House Majority Leader Seth Berry, D-Bowdoinham, said Democrats want to change the Republican-led health care reform law, not repeal it. He said expanding the state’s ability to scrutinize insurance rate increases will be a Democratic priority.
Republicans have argued that the health care reform law also has helped some business that saw insurance rates drop or increase at a slower rate than in previous years.
Katz, the Republican leader, said it is a mistake to make policy based on anecdotal information.

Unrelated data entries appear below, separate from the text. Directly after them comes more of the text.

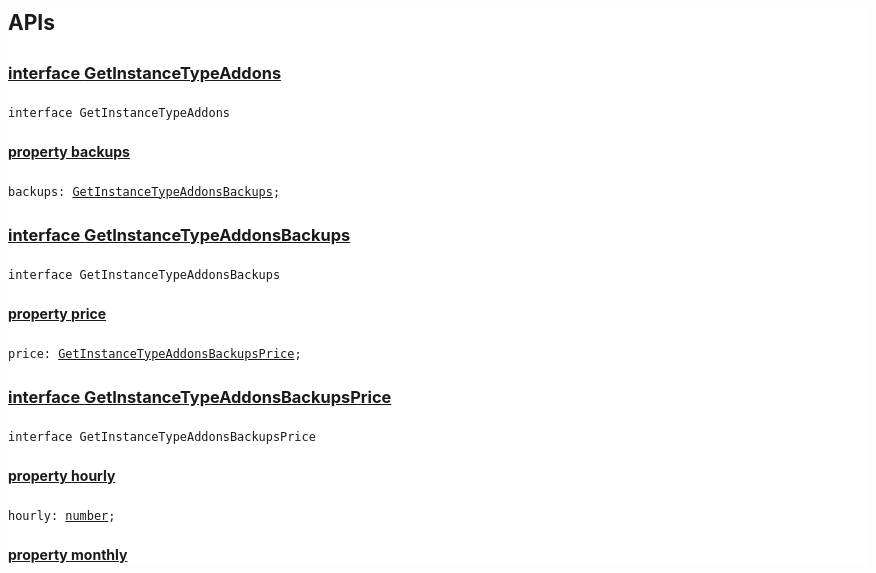 


<h2 id="apis">APIs</h2>
<h3 class="pdoc-module-header" id="GetInstanceTypeAddons" data-link-title="GetInstanceTypeAddons">
    <a href="https://github.com/pulumi/pulumi-linode/blob/8fa270dfb692f91adf4f15a267c0941746a96ebe/sdk/nodejs/types/output.ts#L7">
        interface <strong>GetInstanceTypeAddons</strong>
    </a>
</h3>

<pre class="highlight"><code><span class='kr'>interface</span> <span class='nx'>GetInstanceTypeAddons</span></code></pre>
<h4 class="pdoc-member-header" id="GetInstanceTypeAddons-backups">
<a class="pdoc-child-name" href="https://github.com/pulumi/pulumi-linode/blob/8fa270dfb692f91adf4f15a267c0941746a96ebe/sdk/nodejs/types/output.ts#L8">property <b>backups</b></a>
</h4>

<pre class="highlight"><code><span class='kd'></span>backups: <a href='#GetInstanceTypeAddonsBackups'>GetInstanceTypeAddonsBackups</a>;</code></pre>
<h3 class="pdoc-module-header" id="GetInstanceTypeAddonsBackups" data-link-title="GetInstanceTypeAddonsBackups">
    <a href="https://github.com/pulumi/pulumi-linode/blob/8fa270dfb692f91adf4f15a267c0941746a96ebe/sdk/nodejs/types/output.ts#L11">
        interface <strong>GetInstanceTypeAddonsBackups</strong>
    </a>
</h3>

<pre class="highlight"><code><span class='kr'>interface</span> <span class='nx'>GetInstanceTypeAddonsBackups</span></code></pre>
<h4 class="pdoc-member-header" id="GetInstanceTypeAddonsBackups-price">
<a class="pdoc-child-name" href="https://github.com/pulumi/pulumi-linode/blob/8fa270dfb692f91adf4f15a267c0941746a96ebe/sdk/nodejs/types/output.ts#L12">property <b>price</b></a>
</h4>

<pre class="highlight"><code><span class='kd'></span>price: <a href='#GetInstanceTypeAddonsBackupsPrice'>GetInstanceTypeAddonsBackupsPrice</a>;</code></pre>
<h3 class="pdoc-module-header" id="GetInstanceTypeAddonsBackupsPrice" data-link-title="GetInstanceTypeAddonsBackupsPrice">
    <a href="https://github.com/pulumi/pulumi-linode/blob/8fa270dfb692f91adf4f15a267c0941746a96ebe/sdk/nodejs/types/output.ts#L15">
        interface <strong>GetInstanceTypeAddonsBackupsPrice</strong>
    </a>
</h3>

<pre class="highlight"><code><span class='kr'>interface</span> <span class='nx'>GetInstanceTypeAddonsBackupsPrice</span></code></pre>
<h4 class="pdoc-member-header" id="GetInstanceTypeAddonsBackupsPrice-hourly">
<a class="pdoc-child-name" href="https://github.com/pulumi/pulumi-linode/blob/8fa270dfb692f91adf4f15a267c0941746a96ebe/sdk/nodejs/types/output.ts#L16">property <b>hourly</b></a>
</h4>

<pre class="highlight"><code><span class='kd'></span>hourly: <span class='kd'><a href='https://developer.mozilla.org/en-US/docs/Web/JavaScript/Reference/Global_Objects/Number'>number</a></span>;</code></pre>
<h4 class="pdoc-member-header" id="GetInstanceTypeAddonsBackupsPrice-monthly">
<a class="pdoc-child-name" href="https://github.com/pulumi/pulumi-linode/blob/8fa270dfb692f91adf4f15a267c0941746a96ebe/sdk/nodejs/types/output.ts#L17">property <b>monthly</b></a>
</h4>
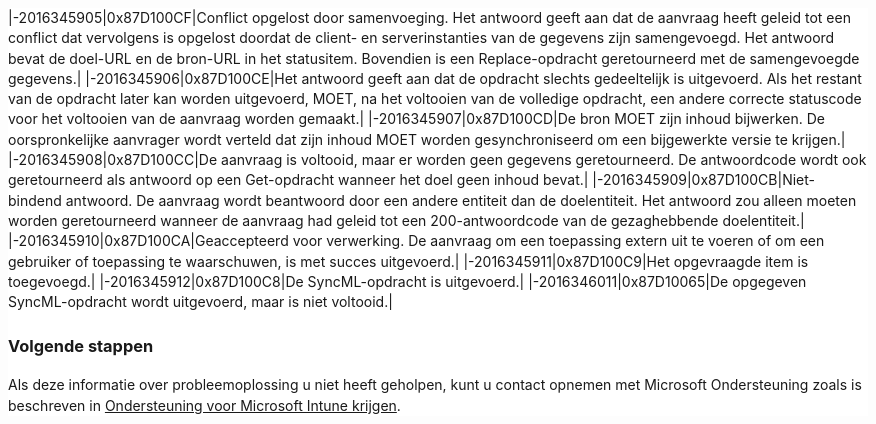 |-2016345905|0x87D100CF|Conflict opgelost door samenvoeging. Het antwoord geeft aan dat de aanvraag heeft geleid tot een conflict dat vervolgens is opgelost doordat de client- en serverinstanties van de gegevens zijn samengevoegd. Het antwoord bevat de doel-URL en de bron-URL in het statusitem. Bovendien is een Replace-opdracht geretourneerd met de samengevoegde gegevens.|
|-2016345906|0x87D100CE|Het antwoord geeft aan dat de opdracht slechts gedeeltelijk is uitgevoerd. Als het restant van de opdracht later kan worden uitgevoerd, MOET, na het voltooien van de volledige opdracht, een andere correcte statuscode voor het voltooien van de aanvraag worden gemaakt.|
|-2016345907|0x87D100CD|De bron MOET zijn inhoud bijwerken. De oorspronkelijke aanvrager wordt verteld dat zijn inhoud MOET worden gesynchroniseerd om een bijgewerkte versie te krijgen.|
|-2016345908|0x87D100CC|De aanvraag is voltooid, maar er worden geen gegevens geretourneerd. De antwoordcode wordt ook geretourneerd als antwoord op een Get-opdracht wanneer het doel geen inhoud bevat.|
|-2016345909|0x87D100CB|Niet-bindend antwoord. De aanvraag wordt beantwoord door een andere entiteit dan de doelentiteit. Het antwoord zou alleen moeten worden geretourneerd wanneer de aanvraag had geleid tot een 200-antwoordcode van de gezaghebbende doelentiteit.|
|-2016345910|0x87D100CA|Geaccepteerd voor verwerking. De aanvraag om een toepassing extern uit te voeren of om een gebruiker of toepassing te waarschuwen, is met succes uitgevoerd.|
|-2016345911|0x87D100C9|Het opgevraagde item is toegevoegd.|
|-2016345912|0x87D100C8|De SyncML-opdracht is uitgevoerd.|
|-2016346011|0x87D10065|De opgegeven SyncML-opdracht wordt uitgevoerd, maar is niet voltooid.|

### <a name="next-steps"></a>Volgende stappen
Als deze informatie over probleemoplossing u niet heeft geholpen, kunt u contact opnemen met Microsoft Ondersteuning zoals is beschreven in [Ondersteuning voor Microsoft Intune krijgen](how-to-get-support-for-microsoft-intune.md).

But he also said he would be open to working with Democrats to smooth out rates and improve the law.
“There are clearly businesses that have seen increases in premiums,” Katz said. “The challenge for us is how you deal with those rough edges.”
The Democratic leaders also said they want to fix crumbling roads and bridges and improve research and development, investments that they said would create jobs.
Leaders were mum on what form that may take, however. LePage has refused to issue certain voter-approved bonds, a common vehicle for transportation spending and providing research and development money for universities and labs.
Assistant House Republican Leader Alexander Willette, R-Mapleton, accused Democrats of being “wishy-washy.”
“It was funny. I saw the press release and it said, ‘We’re going to release our agenda,’ ” Willette said. “I didn’t really hear any agenda.”
Berry, the Democratic House Majority Leader, said the governor must submit his budget proposal before specifics are talked about. “Everything’s on the table” when it comes to taxes, he said.
Berry did hint at opposition if LePage comes back with a similar tax proposal to one passed in 2011 that was opposed by many Democrats who called it tax cuts for the rich. The 2011 package included raising the estate tax exemption from $1 million to $2 million, which benefited wealthier taxpayers, but it also removed any tax burden for around 70,000 low-income Mainers.
“If the same proposals are voiced again, I think you’re likely to see a push back from Maine people,” Berry said. “It’s the people’s voice that comes first in this process.”
But LePage took issue with that at the end of a press conference in his State House office Wednesday.
“The Maine people are going to rebel? I’ll bet him $1,000 in cash that Maine people will not rebel against a tax cut,” the governor said. “And if he thinks they’re going to rebel against me, that rebellion I’ll take.”